*AUFGABENSTELLUNG:*
Geben Sie die Zeilen unverändert wieder, beginnend mit der Zeile, die „genus: Passerella“ enthält, und endend mit der letzten Zeile der Daten. Beide Zeilen sind eingeschlossen.

*ÜBUNGSDATEN:*
★ ★ ★ ★ ★ ★ ★

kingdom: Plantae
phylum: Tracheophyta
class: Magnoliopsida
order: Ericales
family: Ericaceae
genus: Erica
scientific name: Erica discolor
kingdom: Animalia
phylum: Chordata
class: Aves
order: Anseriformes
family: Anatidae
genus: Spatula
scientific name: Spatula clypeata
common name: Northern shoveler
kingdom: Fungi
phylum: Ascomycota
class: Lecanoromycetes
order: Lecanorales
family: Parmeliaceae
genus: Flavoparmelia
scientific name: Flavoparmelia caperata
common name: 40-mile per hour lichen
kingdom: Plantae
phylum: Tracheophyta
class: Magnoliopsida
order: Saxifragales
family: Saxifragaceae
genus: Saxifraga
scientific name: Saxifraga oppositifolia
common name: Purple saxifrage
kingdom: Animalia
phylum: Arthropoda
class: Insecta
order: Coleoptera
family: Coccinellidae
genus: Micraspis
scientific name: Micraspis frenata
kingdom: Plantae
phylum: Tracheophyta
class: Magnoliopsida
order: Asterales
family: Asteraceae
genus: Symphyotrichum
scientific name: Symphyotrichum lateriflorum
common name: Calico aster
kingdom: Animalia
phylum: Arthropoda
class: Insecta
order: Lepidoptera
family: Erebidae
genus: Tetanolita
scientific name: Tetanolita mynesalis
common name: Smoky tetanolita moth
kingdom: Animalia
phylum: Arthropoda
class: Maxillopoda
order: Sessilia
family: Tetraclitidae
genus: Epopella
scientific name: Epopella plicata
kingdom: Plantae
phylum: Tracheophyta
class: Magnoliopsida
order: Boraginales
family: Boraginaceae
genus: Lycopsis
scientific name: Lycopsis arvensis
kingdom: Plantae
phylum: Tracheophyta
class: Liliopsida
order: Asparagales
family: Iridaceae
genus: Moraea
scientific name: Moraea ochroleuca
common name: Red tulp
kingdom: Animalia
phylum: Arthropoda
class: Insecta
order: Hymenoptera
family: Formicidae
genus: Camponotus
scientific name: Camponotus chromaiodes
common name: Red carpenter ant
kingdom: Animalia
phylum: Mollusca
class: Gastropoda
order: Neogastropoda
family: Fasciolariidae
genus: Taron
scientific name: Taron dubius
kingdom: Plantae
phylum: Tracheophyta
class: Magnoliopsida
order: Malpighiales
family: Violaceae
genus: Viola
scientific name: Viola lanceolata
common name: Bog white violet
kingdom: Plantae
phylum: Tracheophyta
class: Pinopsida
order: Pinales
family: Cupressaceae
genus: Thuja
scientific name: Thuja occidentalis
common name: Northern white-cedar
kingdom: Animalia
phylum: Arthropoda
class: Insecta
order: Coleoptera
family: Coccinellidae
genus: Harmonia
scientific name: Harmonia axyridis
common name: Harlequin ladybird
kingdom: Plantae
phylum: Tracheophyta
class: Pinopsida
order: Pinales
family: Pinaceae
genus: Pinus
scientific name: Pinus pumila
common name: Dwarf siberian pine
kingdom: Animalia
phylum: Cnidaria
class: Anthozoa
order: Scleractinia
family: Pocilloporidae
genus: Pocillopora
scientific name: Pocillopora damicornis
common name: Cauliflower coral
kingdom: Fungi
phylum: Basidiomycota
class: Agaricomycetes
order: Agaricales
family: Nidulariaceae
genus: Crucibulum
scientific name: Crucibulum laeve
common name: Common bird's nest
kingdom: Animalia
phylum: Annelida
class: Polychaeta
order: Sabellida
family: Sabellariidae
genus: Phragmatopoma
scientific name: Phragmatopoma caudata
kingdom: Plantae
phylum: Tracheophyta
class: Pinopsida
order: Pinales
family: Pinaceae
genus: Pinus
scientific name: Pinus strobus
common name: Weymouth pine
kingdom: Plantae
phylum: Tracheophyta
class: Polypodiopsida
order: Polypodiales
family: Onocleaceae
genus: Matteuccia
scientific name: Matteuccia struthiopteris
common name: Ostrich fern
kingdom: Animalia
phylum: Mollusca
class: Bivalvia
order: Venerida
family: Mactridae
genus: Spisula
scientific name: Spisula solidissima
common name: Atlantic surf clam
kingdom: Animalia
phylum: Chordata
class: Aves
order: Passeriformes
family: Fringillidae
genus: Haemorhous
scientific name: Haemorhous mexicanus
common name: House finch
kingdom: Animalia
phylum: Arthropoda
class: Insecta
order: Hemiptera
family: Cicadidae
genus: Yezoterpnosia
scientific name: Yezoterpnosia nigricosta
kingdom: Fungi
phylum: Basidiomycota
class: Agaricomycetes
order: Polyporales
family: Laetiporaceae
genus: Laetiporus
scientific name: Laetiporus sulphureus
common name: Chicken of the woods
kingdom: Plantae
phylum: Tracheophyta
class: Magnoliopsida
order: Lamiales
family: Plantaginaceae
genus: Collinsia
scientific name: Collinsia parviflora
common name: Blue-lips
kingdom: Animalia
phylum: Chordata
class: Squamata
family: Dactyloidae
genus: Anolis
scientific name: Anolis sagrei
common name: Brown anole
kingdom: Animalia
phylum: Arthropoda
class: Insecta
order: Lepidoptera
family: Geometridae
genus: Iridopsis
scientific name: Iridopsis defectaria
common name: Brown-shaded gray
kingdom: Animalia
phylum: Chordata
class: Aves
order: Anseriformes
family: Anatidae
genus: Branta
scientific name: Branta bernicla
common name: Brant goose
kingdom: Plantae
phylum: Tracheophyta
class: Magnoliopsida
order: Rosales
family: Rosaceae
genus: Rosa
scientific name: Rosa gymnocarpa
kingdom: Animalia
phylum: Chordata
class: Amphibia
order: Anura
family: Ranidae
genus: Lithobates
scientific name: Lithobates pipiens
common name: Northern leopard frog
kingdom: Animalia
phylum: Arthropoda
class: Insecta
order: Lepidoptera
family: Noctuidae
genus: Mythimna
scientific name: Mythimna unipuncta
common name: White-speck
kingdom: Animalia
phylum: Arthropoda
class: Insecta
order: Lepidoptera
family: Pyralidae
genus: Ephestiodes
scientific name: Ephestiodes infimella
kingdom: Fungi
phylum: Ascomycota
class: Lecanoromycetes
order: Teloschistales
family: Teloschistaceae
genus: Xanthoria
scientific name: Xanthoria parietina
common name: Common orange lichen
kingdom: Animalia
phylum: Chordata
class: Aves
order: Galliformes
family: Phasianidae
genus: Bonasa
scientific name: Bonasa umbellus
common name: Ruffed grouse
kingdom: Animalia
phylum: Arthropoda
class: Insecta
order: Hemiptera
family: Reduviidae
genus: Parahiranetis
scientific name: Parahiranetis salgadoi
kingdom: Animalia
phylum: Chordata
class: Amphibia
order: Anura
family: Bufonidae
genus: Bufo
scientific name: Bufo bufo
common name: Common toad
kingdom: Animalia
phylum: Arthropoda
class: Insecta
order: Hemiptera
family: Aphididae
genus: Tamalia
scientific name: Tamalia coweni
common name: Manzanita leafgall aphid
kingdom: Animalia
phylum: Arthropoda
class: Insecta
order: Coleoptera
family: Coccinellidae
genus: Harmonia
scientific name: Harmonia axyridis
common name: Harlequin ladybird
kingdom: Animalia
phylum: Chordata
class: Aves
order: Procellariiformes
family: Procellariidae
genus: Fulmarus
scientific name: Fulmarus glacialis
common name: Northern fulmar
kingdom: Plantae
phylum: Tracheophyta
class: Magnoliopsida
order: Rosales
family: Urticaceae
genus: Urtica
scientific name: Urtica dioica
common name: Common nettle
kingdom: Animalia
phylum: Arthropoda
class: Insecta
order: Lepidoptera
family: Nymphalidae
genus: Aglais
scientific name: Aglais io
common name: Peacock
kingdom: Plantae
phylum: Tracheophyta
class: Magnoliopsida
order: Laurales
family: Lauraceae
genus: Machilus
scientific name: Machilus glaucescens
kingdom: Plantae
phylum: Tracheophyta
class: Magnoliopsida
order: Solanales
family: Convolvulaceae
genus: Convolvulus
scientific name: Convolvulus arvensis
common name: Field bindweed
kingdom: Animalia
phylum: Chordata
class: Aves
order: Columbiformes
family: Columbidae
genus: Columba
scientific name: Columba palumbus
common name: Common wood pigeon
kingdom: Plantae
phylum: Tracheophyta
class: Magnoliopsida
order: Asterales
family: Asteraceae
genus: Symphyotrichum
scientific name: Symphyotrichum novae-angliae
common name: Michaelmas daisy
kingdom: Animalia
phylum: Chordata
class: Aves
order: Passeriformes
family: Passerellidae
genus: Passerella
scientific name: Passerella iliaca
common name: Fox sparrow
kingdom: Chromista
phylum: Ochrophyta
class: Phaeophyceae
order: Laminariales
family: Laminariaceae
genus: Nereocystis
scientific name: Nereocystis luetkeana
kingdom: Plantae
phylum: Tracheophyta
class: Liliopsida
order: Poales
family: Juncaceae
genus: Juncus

★ ★ ★ ★ ★ ★ ★

*ERGEBNIS DIESER AUFGABE:*
genus: Passerella
scientific name: Passerella iliaca
common name: Fox sparrow
kingdom: Chromista
phylum: Ochrophyta
class: Phaeophyceae
order: Laminariales
family: Laminariaceae
genus: Nereocystis
scientific name: Nereocystis luetkeana
kingdom: Plantae
phylum: Tracheophyta
class: Liliopsida
order: Poales
family: Juncaceae
genus: Juncus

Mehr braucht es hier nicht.